What is required:
Only the count is expected: the number of lines below that contain "Insta".

Records to process:

******************************

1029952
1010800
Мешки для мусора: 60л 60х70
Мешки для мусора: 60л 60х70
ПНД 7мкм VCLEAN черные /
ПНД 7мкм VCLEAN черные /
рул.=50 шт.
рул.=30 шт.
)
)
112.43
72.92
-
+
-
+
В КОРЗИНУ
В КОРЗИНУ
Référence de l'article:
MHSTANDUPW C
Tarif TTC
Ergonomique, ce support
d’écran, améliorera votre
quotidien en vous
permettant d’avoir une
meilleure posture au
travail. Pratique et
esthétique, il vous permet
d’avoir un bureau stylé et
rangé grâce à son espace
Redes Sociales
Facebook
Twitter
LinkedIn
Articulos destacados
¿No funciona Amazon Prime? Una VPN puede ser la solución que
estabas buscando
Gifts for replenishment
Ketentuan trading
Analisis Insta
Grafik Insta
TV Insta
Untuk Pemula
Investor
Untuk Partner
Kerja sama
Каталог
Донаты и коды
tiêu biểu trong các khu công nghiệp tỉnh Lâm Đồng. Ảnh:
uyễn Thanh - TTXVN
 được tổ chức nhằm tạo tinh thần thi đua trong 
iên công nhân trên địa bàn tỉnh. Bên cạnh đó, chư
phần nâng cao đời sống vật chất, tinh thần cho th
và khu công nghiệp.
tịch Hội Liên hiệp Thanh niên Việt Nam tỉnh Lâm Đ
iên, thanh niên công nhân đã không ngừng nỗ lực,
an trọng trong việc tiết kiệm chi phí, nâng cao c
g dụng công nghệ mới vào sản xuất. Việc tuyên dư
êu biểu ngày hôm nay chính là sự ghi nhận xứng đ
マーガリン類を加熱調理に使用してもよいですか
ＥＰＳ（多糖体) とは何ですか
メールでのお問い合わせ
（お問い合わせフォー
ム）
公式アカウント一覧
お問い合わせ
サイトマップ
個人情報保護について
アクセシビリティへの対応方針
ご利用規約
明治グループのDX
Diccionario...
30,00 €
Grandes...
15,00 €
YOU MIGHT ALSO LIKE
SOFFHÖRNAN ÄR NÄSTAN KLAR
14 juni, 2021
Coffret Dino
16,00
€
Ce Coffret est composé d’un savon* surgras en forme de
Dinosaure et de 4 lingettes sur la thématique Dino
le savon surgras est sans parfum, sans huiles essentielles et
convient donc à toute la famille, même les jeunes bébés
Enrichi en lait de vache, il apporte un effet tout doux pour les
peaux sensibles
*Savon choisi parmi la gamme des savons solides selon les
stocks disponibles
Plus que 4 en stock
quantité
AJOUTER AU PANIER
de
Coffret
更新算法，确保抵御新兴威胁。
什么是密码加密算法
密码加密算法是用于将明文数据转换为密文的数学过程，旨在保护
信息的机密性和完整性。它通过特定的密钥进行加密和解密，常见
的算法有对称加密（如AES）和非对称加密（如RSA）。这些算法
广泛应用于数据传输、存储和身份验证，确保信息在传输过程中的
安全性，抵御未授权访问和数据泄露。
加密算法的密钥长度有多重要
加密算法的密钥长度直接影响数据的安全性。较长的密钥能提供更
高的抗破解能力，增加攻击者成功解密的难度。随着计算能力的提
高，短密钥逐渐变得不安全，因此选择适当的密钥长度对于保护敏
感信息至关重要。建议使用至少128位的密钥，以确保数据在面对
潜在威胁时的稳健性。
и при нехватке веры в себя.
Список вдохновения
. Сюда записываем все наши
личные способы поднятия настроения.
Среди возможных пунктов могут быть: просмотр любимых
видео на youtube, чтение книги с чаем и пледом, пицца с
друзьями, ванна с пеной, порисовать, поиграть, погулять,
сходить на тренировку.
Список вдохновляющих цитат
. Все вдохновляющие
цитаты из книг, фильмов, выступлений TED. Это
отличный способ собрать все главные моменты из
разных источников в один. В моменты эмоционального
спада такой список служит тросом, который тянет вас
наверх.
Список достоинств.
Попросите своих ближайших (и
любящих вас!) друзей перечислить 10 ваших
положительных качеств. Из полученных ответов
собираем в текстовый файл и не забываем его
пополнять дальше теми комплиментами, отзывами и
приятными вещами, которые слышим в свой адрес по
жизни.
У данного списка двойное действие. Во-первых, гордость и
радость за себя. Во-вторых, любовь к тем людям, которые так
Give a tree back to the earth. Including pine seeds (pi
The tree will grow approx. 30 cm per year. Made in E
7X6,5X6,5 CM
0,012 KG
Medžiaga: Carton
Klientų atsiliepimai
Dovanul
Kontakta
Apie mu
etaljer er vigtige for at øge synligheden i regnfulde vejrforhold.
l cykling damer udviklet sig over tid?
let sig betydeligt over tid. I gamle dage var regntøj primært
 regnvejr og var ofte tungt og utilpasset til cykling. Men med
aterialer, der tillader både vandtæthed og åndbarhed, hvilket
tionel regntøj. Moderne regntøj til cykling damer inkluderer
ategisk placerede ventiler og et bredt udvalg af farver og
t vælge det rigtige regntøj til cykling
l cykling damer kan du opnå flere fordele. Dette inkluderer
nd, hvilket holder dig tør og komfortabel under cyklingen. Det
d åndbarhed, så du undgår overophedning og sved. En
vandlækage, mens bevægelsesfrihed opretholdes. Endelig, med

******************************

Output:
3